Disclosure of Commonwealth's Witness

Appellant claims a second discovery violation where the Commonwealth failed to disclose Lieutenant Danny Asef as a witness. Lt. Asef was a career police officer in Louisville who was on duty in the area of Minrath's home when these crimes occurred. When the Commonwealth attempted to ask Lt. Asef if he recalled seeing Appellant in the neighborhood when the' crimes occurred, defense counsel objected.

At the bench, defense counsel argued that he had not been informed that Lt. Asef would be called as a witness. He further explained that, through an email contained in discovery, he was aware that the Commonwealth was attempting to connect Appellant to Minrath's home through a known drug dealer living on the same street. On this basis, defense counsel asserted both that the testimony would be inadmissible KRE 404(b) evidence, and that it would be unduly prejudicial. The Commonwealth responded that it intended to ask Lt. Asef only if he had seen Appellant in the area at the time of the crimes and would not ask any details concerning unrelated drug activity. The trial court then overruled the objection and Lt. Asef gave no testimony referencing drug activity in the area of Minrath's home.

We find no error in the trial court's ruling. A party is not required under RCr 7.24 to produce a list of potential witnesses to the opposing party. Lowe v. Commonwealth, 712 S.W.2d 944, 945 (Ky. 1986). Nor did Lt. Asef's testimony contain information that the Commonwealth is required to disclose pursuant to RCr 7.24. Likewise, we find Appellant's brief reference to Brady v. Maryland unavailing, as he advances no argument that Lt. Asef possessed exculpatory or favorable information. There was no error.

Sentencing

As a final assignment of error, Appellant claims that the trial court erred in refusing to apply the statutory penalty cap contained in KRS 532.110(1)(c). The crimes in this case occurred in 1990, though not tried until 2010. Prior to trial, defense counsel moved for the trial court to apply the sentencing law in effect in 1990, including the 1990 violent offender statute. It is evident that this request was made to take advantage of more lenient parole and life sentence calculations effective in 1990. The trial court granted this motion.

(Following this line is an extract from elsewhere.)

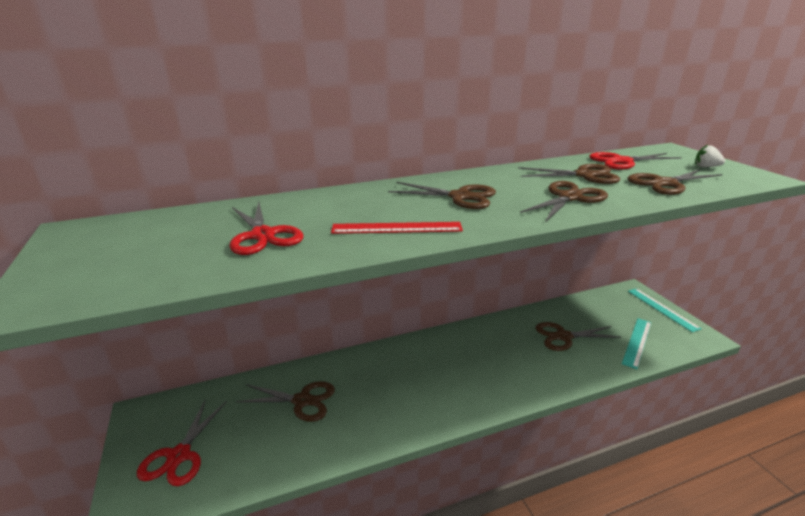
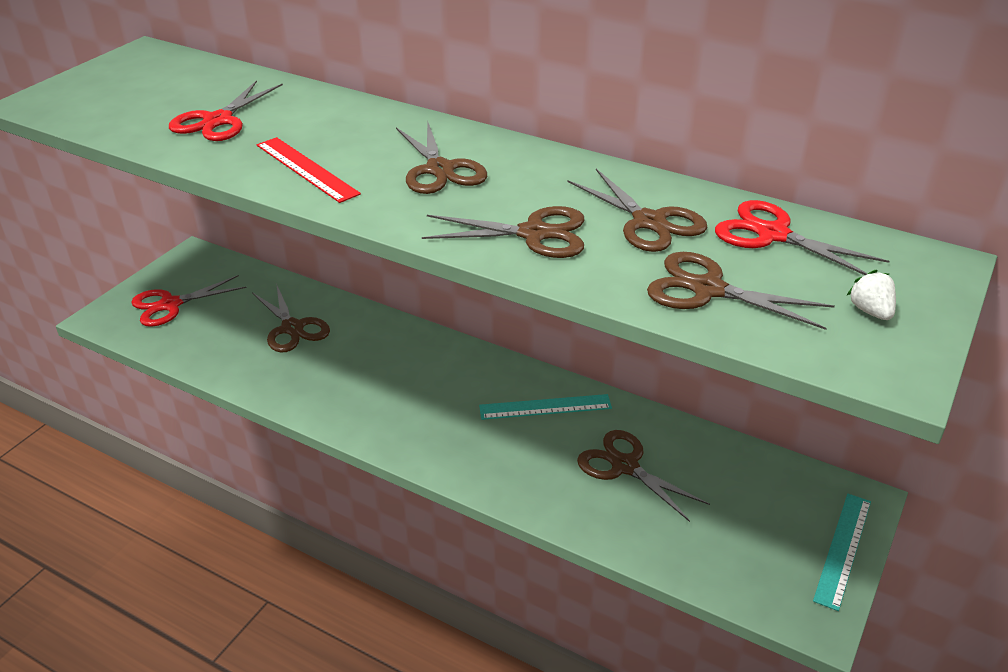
camera: 50 degrees right, 10 degrees up
(637, 342) = (702, 544): turquoise ruler -> turquoise ruler (545, 407)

After his conviction, defense counsel moved to have the jury's recommended sentence of 200 years reduced to 70 years, pursuant to KRS 532.110(1)(c). The current 70-year sentencing cap contained in KRS 532.110(1)(c) was enacted in 1998. The trial court noted that defense counsel had successfully moved, prior to trial, to proceed under 1990 law. The order granting that motion specifically applied to "any and all future proceedings." The trial court concluded that Appellant could not reverse that election and denied the motion to apply the statutory sentencing cap.

KRS 446.110 permits a defendant to take advantage of a subsequent change in the law as to punishment: "If . . . any punishment is mitigated by any provision of the new law, such provision may, by consent of the party affected, be applied to any judgment pronounced after the new law takes effect." We need not specifically determine whether the 1998 provision mitigates Appellant's potential sentence because it caps the total possible aggregate sentence at 70 years. Instead, Appellant's claim can be rejected because he did not expressly consent to application of the more recent law. See Commonwealth v. Phon, 17 S.W.3d 106, 108 (Ky. 2000) (requiring "unqualified consent" of the defendant to retroactive application of law). In fact, he specifically requested application of the 1990 law. Furthermore, Appellant's ultimate request to retroactively apply the 1998 version of KRS 532.110(l)(c), made after conviction, was untimely. See Meece v. Commonwealth, 348 S.W.3d 627, 724 (Ky. 2011) (KRS 446.110 request for retroactive application must be made prior to empanelling of the jury). The trial court properly denied Appellant's motion.

Conclusion

For the foregoing reasons, the judgment of the Jefferson Circuit Court is hereby affirmed.

Minton, C.J.; Abramson, Cunningham, Schroder, Scott and Venters, JJ., concur. Noble, J., concurs in result only.